Die verschiedenen Maßnahmen betreffen die Bereiche Agrar, Verkehr und Energie. In Bezug auf NO-2-Emissionen durch PKW und mögliche Fahrverbote fordern die EU-Parlamentarier die Hardware-Nachrüstung von betroffenen Dieselfahrzeugen auf Kosten der Hersteller.

Die EU-Parlamentarier sehen außerdem die Verschärfung einzelner Grenzwerte der EU-Luftqualitätsrichtlinie durch weitere Anpassung an WHO-Standards als dringlich an. Dies würde beispielsweise die Standards für Feinstaub betreffen.
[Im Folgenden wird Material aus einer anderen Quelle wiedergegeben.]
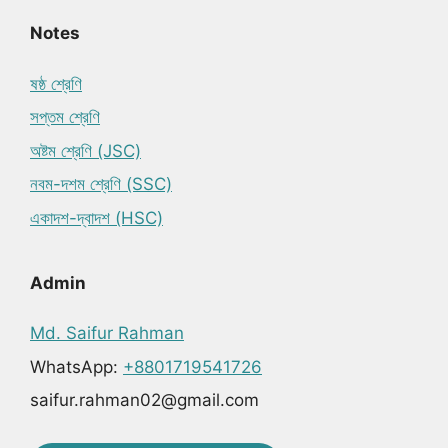
Notes
ষষ্ঠ শ্রেণি
সপ্তম শ্রেণি
অষ্টম শ্রেণি (JSC)
নবম-দশম শ্রেণি (SSC)
একাদশ-দ্বাদশ (HSC)
Admin
Md. Saifur Rahman
WhatsApp:
+8801719541726
saifur.rahman02@gmail.com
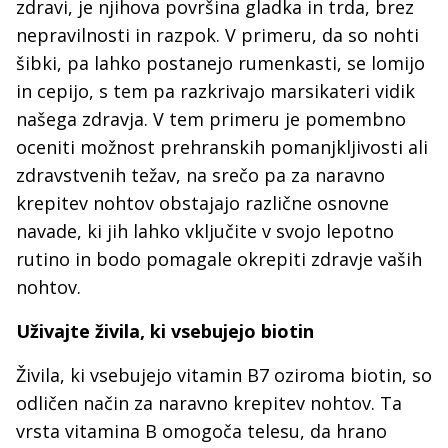
zdravi, je njihova površina gladka in trda, brez
nepravilnosti in razpok. V primeru, da so nohti
šibki, pa lahko postanejo rumenkasti, se lomijo
in cepijo, s tem pa razkrivajo marsikateri vidik
našega zdravja. V tem primeru je pomembno
oceniti možnost prehranskih pomanjkljivosti ali
zdravstvenih težav, na srečo pa za naravno
krepitev nohtov obstajajo različne osnovne
navade, ki jih lahko vključite v svojo lepotno
rutino in bodo pomagale okrepiti zdravje vaših
nohtov.
Uživajte živila, ki vsebujejo biotin
Živila, ki vsebujejo vitamin B7 oziroma biotin, so
odličen način za naravno krepitev nohtov. Ta
vrsta vitamina B omogoča telesu, da hrano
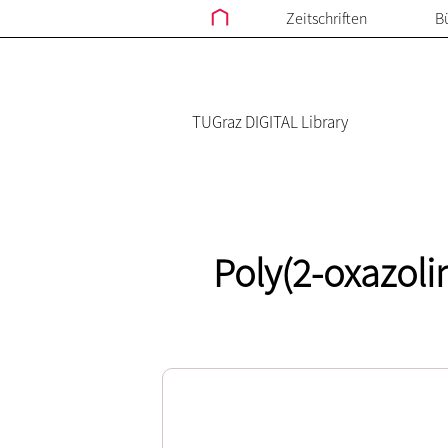
Zeitschriften
B
TUGraz DIGITAL Library
Poly(2-oxazoli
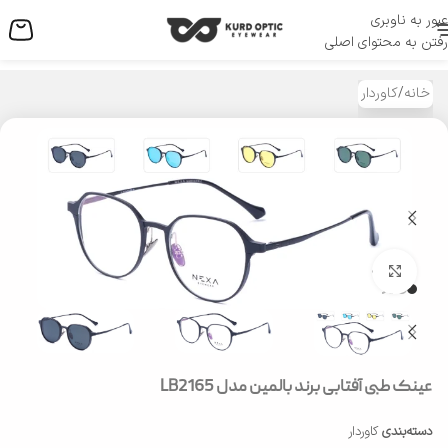
عبور به ناوبری
منو
رفتن به محتوای اصلی
خانه
/
کاوردار
بزرگنمایی تصویر
عینک طبی آفتابی برند بالمین مدل LB2165
دسته‌بندی
کاوردار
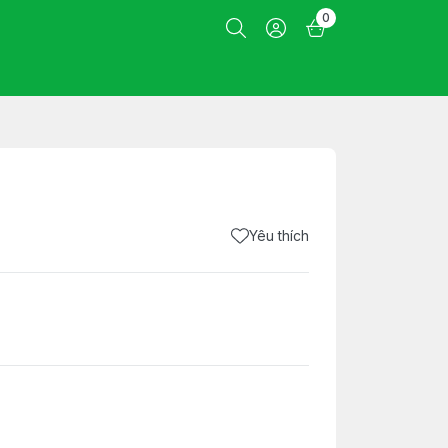
0
Yêu thích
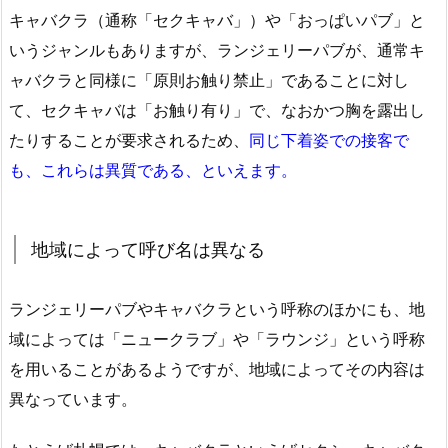
キャバクラ（通称「セクキャバ」）や「おっぱいパブ」と
いうジャンルもありますが、ランジェリーパブが、通常キ
ャバクラと同様に「原則お触り禁止」であることに対し
て、セクキャバは「お触り有り」で、なおかつ胸を露出し
たりすることが要求されるため、
同じ下着姿での接客で
も、これらは異質である、といえます。
地域によって呼び名は異なる
ランジェリーパブやキャバクラという呼称のほかにも、地
域によっては「ニュークラブ」や「ラウンジ」という呼称
を用いることがあるようですが、地域によってその内容は
異なっています。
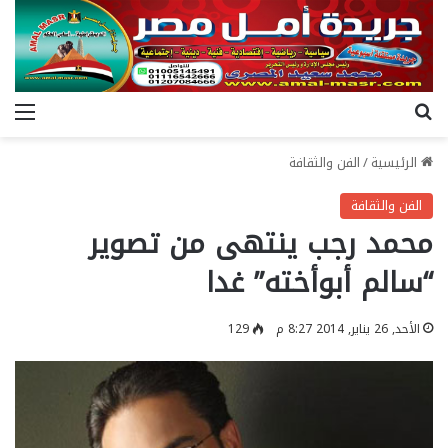
بحث عن
الق
الرئيسية
/
الفن والثقافة
الفن والثقافة
محمد رجب ينتهى من تصوير
“سالم أبوأخته” غدا
الأحد, 26 يناير, 2014 8:27 م
129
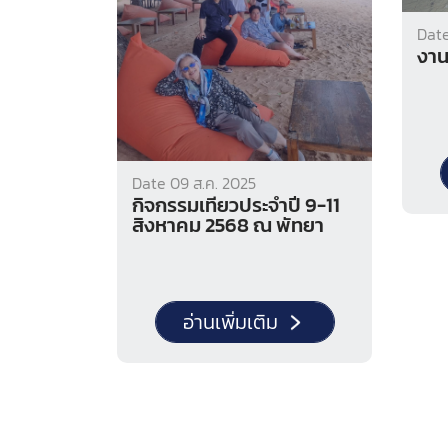
Date
งาน
Date 09 ส.ค. 2025
กิจกรรมเที่ยวประจำปี 9-11
สิงหาคม 2568 ณ พัทยา
อ่านเพิ่มเติม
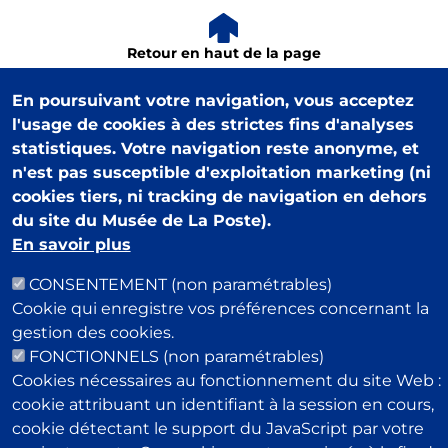
Retour en haut de la page
En poursuivant votre navigation, vous acceptez
l'usage de cookies à des strictes fins d'analyses
statistiques. Votre navigation reste anonyme, et
n'est pas susceptible d'exploitation marketing (ni
cookies tiers, ni tracking de navigation en dehors
du site du Musée de La Poste).
Musée Postal
34 Boulevard de Vaugirard
En savoir plus
75015 Paris
CONSENTEMENT (non paramétrables)
Pour rester informé de notre actualité : newsletter,
Cookie qui enregistre vos préférences concernant la
événements, offres boutique…
gestion des cookies.
Email
FONCTIONNELS (non paramétrables)
Cookies nécessaires au fonctionnement du site Web :
cookie attribuant un identifiant à la session en cours,
Espace presse
cookie détectant le support du JavaScript par votre
Contacts utiles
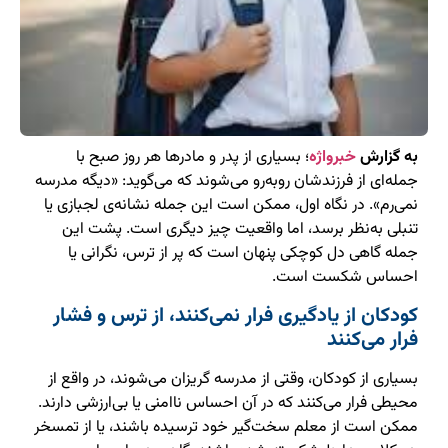
به گزارش
خبرواژه
؛ بسیاری از پدر و مادرها هر روز صبح با
جمله‌ای از فرزندشان روبه‌رو می‌شوند که می‌گوید: «دیگه مدرسه
نمی‌رم». در نگاه اول، ممکن است این جمله نشانه‌ی لجبازی یا
تنبلی به‌نظر برسد، اما واقعیت چیز دیگری است. پشت این
جمله گاهی دل کوچکی پنهان است که پر از ترس، نگرانی یا
احساس شکست است.
کودکان از یادگیری فرار نمی‌کنند، از ترس و فشار
فرار می‌کنند
بسیاری از کودکان، وقتی از مدرسه گریزان می‌شوند، در واقع از
محیطی فرار می‌کنند که در آن احساس ناامنی یا بی‌ارزشی دارند.
ممکن است از معلم سخت‌گیر خود ترسیده باشند، یا از تمسخر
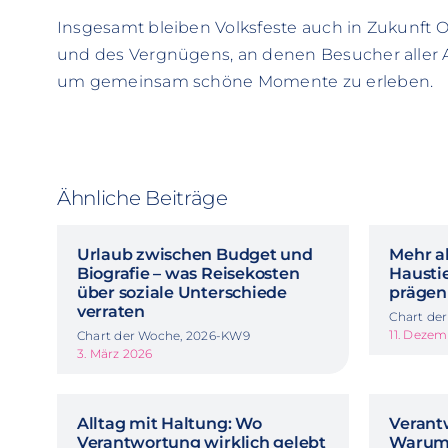
Insgesamt bleiben Volksfeste auch in Zukunft 
und des Vergnügens, an denen Besucher all
um gemeinsam schöne Momente zu erleben.
Ähnliche Beiträge
Urlaub zwischen Budget und
Mehr al
Biografie – was Reisekosten
Haustie
über soziale Unterschiede
prägen
verraten
Chart de
11. Deze
Chart der Woche, 2026-KW9
3. März 2026
Alltag mit Haltung: Wo
Verant
Verantwortung wirklich gelebt
Warum 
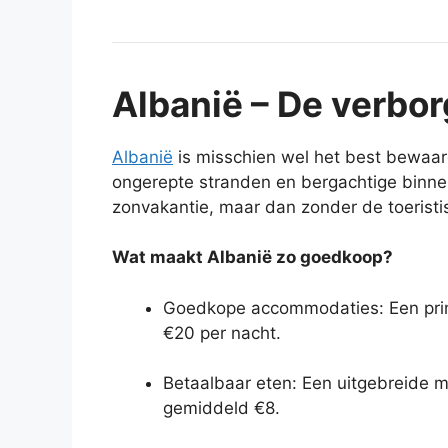
Albanië – De verbor
Albanië
is misschien wel het best bewaar
ongerepte stranden en bergachtige binnen
zonvakantie, maar dan zonder de toerist
Wat maakt Albanië zo goedkoop?
Goedkope accommodaties: Een prim
€20 per nacht.
Betaalbaar eten: Een uitgebreide ma
gemiddeld €8.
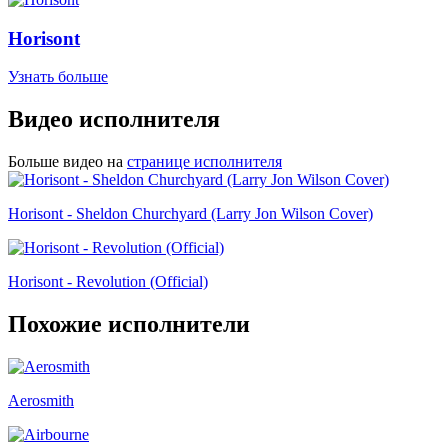
Horisont
Узнать больше
Видео исполнителя
Больше видео на
странице исполнителя
Horisont - Sheldon Churchyard (Larry Jon Wilson Cover)
Horisont - Revolution (Official)
Похожие исполнители
Aerosmith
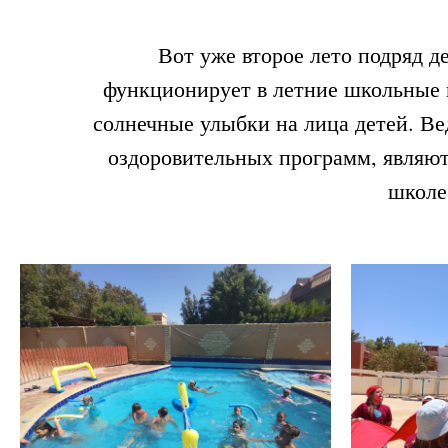
Вот уже второе лето подряд 
функционирует в летние школьные к
солнечные улыбки на лица детей. Вед
оздоровительных программ, являют
школе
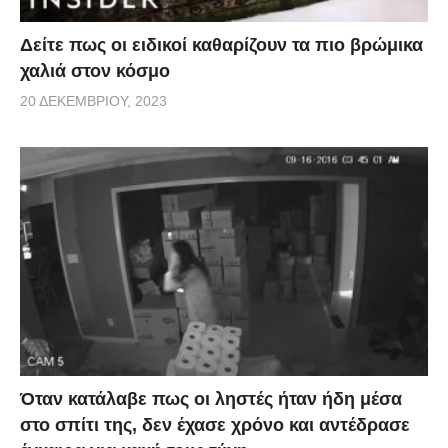
Δείτε πως οι ειδικοί καθαρίζουν τα πιο βρώμικα
χαλιά στον κόσμο
20 ΔΕΚΕΜΒΡΊΟΥ, 2023
Όταν κατάλαβε πως οι ληστές ήταν ήδη μέσα
στο σπίτι της, δεν έχασε χρόνο και αντέδρασε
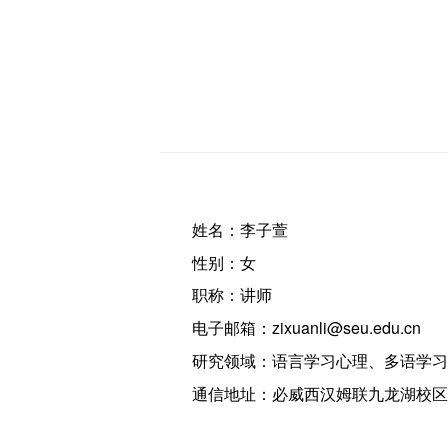
姓名：李子萱
性别：女
职称：讲师
电子邮箱：zixuanli@seu.edu.cn
研究领域：语言学习心理、多语学习
通信地址：必威西汉姆联九龙湖校区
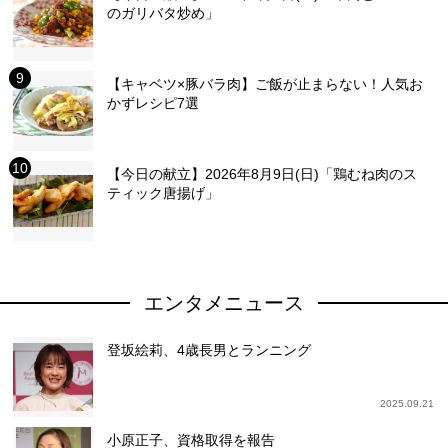
のガリバタ炒め」
【キャベツ×豚バラ肉】ご飯が止まらない！人気お
かずレシピ7選
【今日の献立】2026年8月9日(日)「鶏むね肉のス
ティック唐揚げ」
エンタメニュース
登坂絵莉、4歳長男とランニング
2025.09.21
小原正子、資格取得を報告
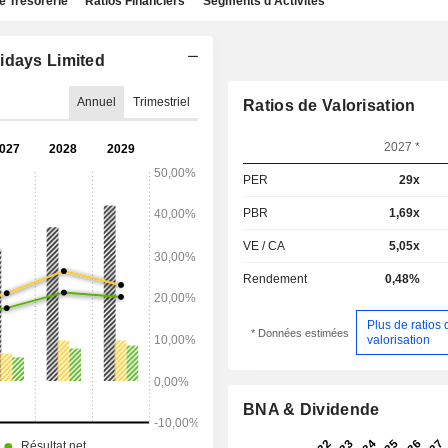
e Trésorerie
Ratios Financiers
Segments d'Activités
idays Limited
Annuel
Trimestriel
Ratios de Valorisation
2027 *
PER
29x
PBR
1,69x
VE / CA
5,05x
Rendement
0,48%
Plus de ratios 
* Données estimées
valorisation
BNA & Dividende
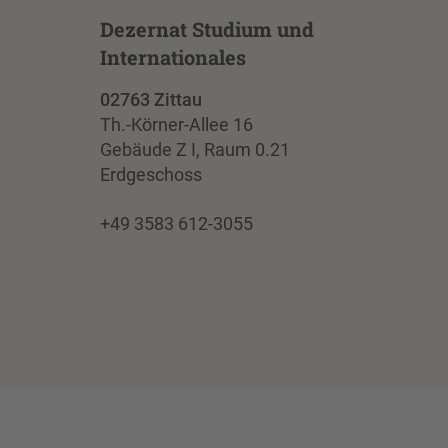
Dezernat Studium und
Internationales
02763 Zittau
Th.-Körner-Allee 16
Gebäude Z I, Raum 0.21
Erdgeschoss
+49 3583 612-3055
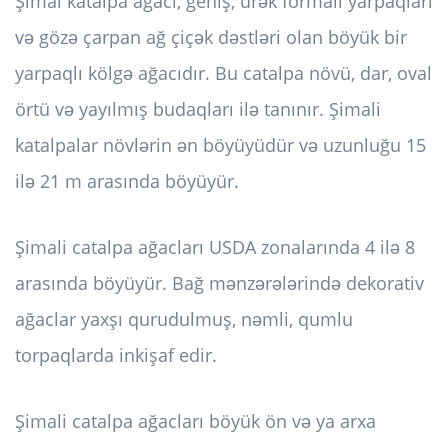
Şimal katalpa ağacı, geniş, ürək formalı yarpaqları
və gözə çarpan ağ çiçək dəstləri olan böyük bir
yarpaqlı kölgə ağacıdır. Bu catalpa növü, dar, oval
örtü və yayılmış budaqları ilə tanınır. Şimali
katalpalar növlərin ən böyüyüdür və uzunluğu 15
ilə 21 m arasında böyüyür.
Şimali catalpa ağacları USDA zonalarında 4 ilə 8
arasında böyüyür. Bağ mənzərələrində dekorativ
ağaclar yaxşı qurudulmuş, nəmli, qumlu
torpaqlarda inkişaf edir.
Şimali catalpa ağacları böyük ön və ya arxa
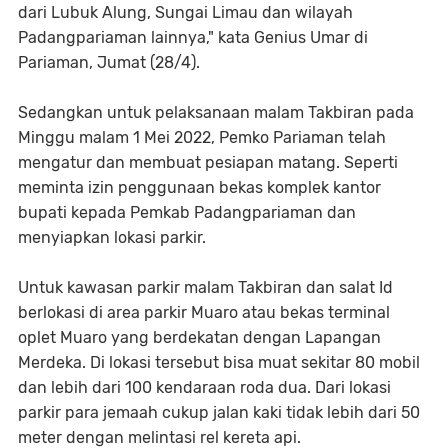
dari Lubuk Alung, Sungai Limau dan wilayah
Padangpariaman lainnya," kata Genius Umar di
Pariaman, Jumat (28/4).
Sedangkan untuk pelaksanaan malam Takbiran pada
Minggu malam 1 Mei 2022, Pemko Pariaman telah
mengatur dan membuat pesiapan matang. Seperti
meminta izin penggunaan bekas komplek kantor
bupati kepada Pemkab Padangpariaman dan
menyiapkan lokasi parkir.
Untuk kawasan parkir malam Takbiran dan salat Id
berlokasi di area parkir Muaro atau bekas terminal
oplet Muaro yang berdekatan dengan Lapangan
Merdeka. Di lokasi tersebut bisa muat sekitar 80 mobil
dan lebih dari 100 kendaraan roda dua. Dari lokasi
parkir para jemaah cukup jalan kaki tidak lebih dari 50
meter dengan melintasi rel kereta api.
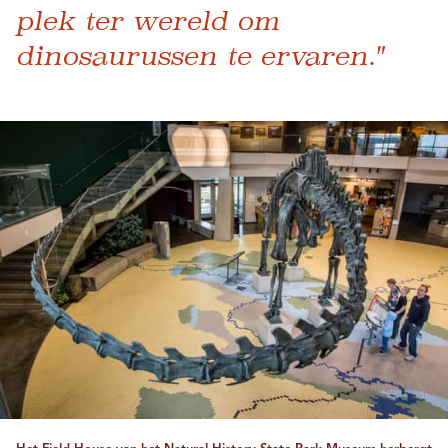
plek ter wereld om
dinosaurussen te ervaren."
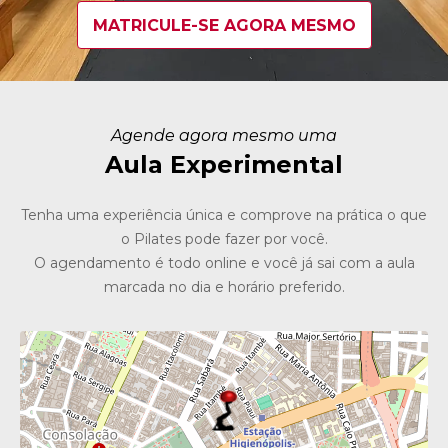
MATRICULE-SE AGORA MESMO
Agende agora mesmo uma
Aula Experimental
Tenha uma experiência única e comprove na prática o que
o Pilates pode fazer por você.
O agendamento é todo online e você já sai com a aula
marcada no dia e horário preferido.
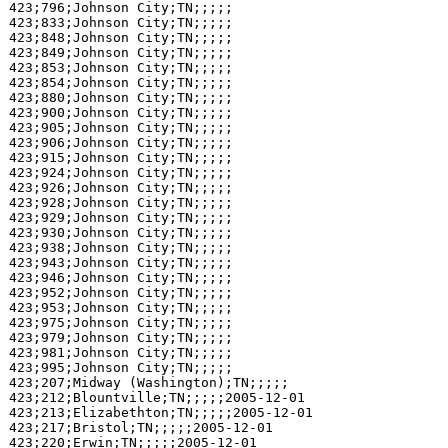
423;796;Johnson City;TN;;;;;

423;833;Johnson City;TN;;;;;

423;848;Johnson City;TN;;;;;

423;849;Johnson City;TN;;;;;

423;853;Johnson City;TN;;;;;

423;854;Johnson City;TN;;;;;

423;880;Johnson City;TN;;;;;

423;900;Johnson City;TN;;;;;

423;905;Johnson City;TN;;;;;

423;906;Johnson City;TN;;;;;

423;915;Johnson City;TN;;;;;

423;924;Johnson City;TN;;;;;

423;926;Johnson City;TN;;;;;

423;928;Johnson City;TN;;;;;

423;929;Johnson City;TN;;;;;

423;930;Johnson City;TN;;;;;

423;938;Johnson City;TN;;;;;

423;943;Johnson City;TN;;;;;

423;946;Johnson City;TN;;;;;

423;952;Johnson City;TN;;;;;

423;953;Johnson City;TN;;;;;

423;975;Johnson City;TN;;;;;

423;979;Johnson City;TN;;;;;

423;981;Johnson City;TN;;;;;

423;995;Johnson City;TN;;;;;

423;207;Midway (Washington);TN;;;;;

423;212;Blountville;TN;;;;;2005-12-01

423;213;Elizabethton;TN;;;;;2005-12-01

423;217;Bristol;TN;;;;;2005-12-01

423;220;Erwin;TN;;;;;2005-12-01
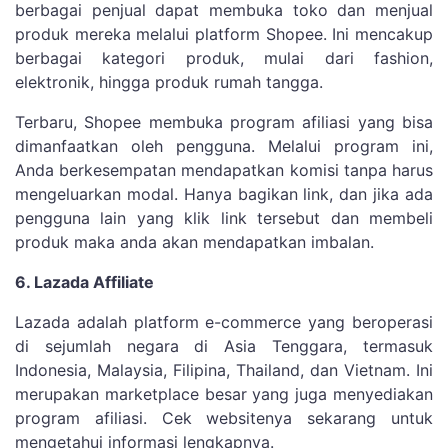
berbagai penjual dapat membuka toko dan menjual
produk mereka melalui platform Shopee. Ini mencakup
berbagai kategori produk, mulai dari fashion,
elektronik, hingga produk rumah tangga.
Terbaru, Shopee membuka program afiliasi yang bisa
dimanfaatkan oleh pengguna. Melalui program ini,
Anda berkesempatan mendapatkan komisi tanpa harus
mengeluarkan modal. Hanya bagikan link, dan jika ada
pengguna lain yang klik link tersebut dan membeli
produk maka anda akan mendapatkan imbalan.
6. Lazada Affiliate
Lazada adalah platform e-commerce yang beroperasi
di sejumlah negara di Asia Tenggara, termasuk
Indonesia, Malaysia, Filipina, Thailand, dan Vietnam. Ini
merupakan marketplace besar yang juga menyediakan
program afiliasi. Cek websitenya sekarang untuk
mengetahui informasi lengkapnya.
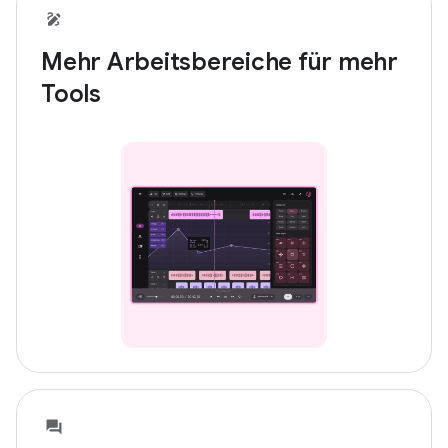
Mehr Arbeitsbereiche für mehr
Tools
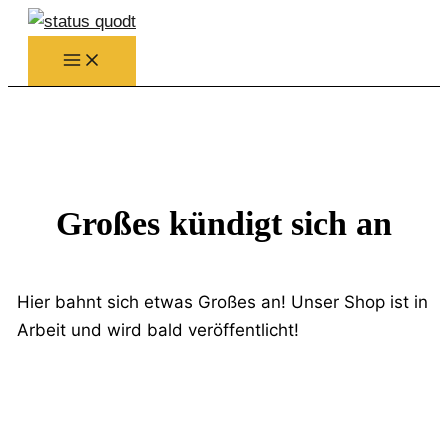
Zum
Inhalt
springen
Großes kündigt sich an
Hier bahnt sich etwas Großes an! Unser Shop ist in
Arbeit und wird bald veröffentlicht!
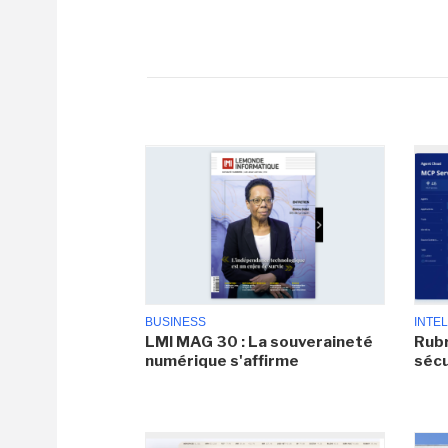
BUSINESS
INTEL
LMI MAG 30 : La souveraineté
Rubr
numérique s'affirme
sécu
Diese Richtlinie wird derzeit einer Evaluation durch die EU-Kommission unterzogen. Der DIHK setzt sich in diesem Zusammenhang unter anderem für eine Flexibilisierung der Fristen zur Grenzwerteinhaltung ein, um Fahrverbote in Deutschland zu vermeiden.

Schließlich verbessert sich die Luftqualität in deutschen Städten fortlaufend, so dass die NO2-Grenzwerte der Luftqualitätsrichtlinie bereits in wenigen Jahren in fast allen deutschen Städten durch alternative Maßnahmen eingehalten werden können. Die Aufforderung des EU-Parlaments gegenüber der EU-Kommission entfaltet keine rechtliche Bindungswirkung.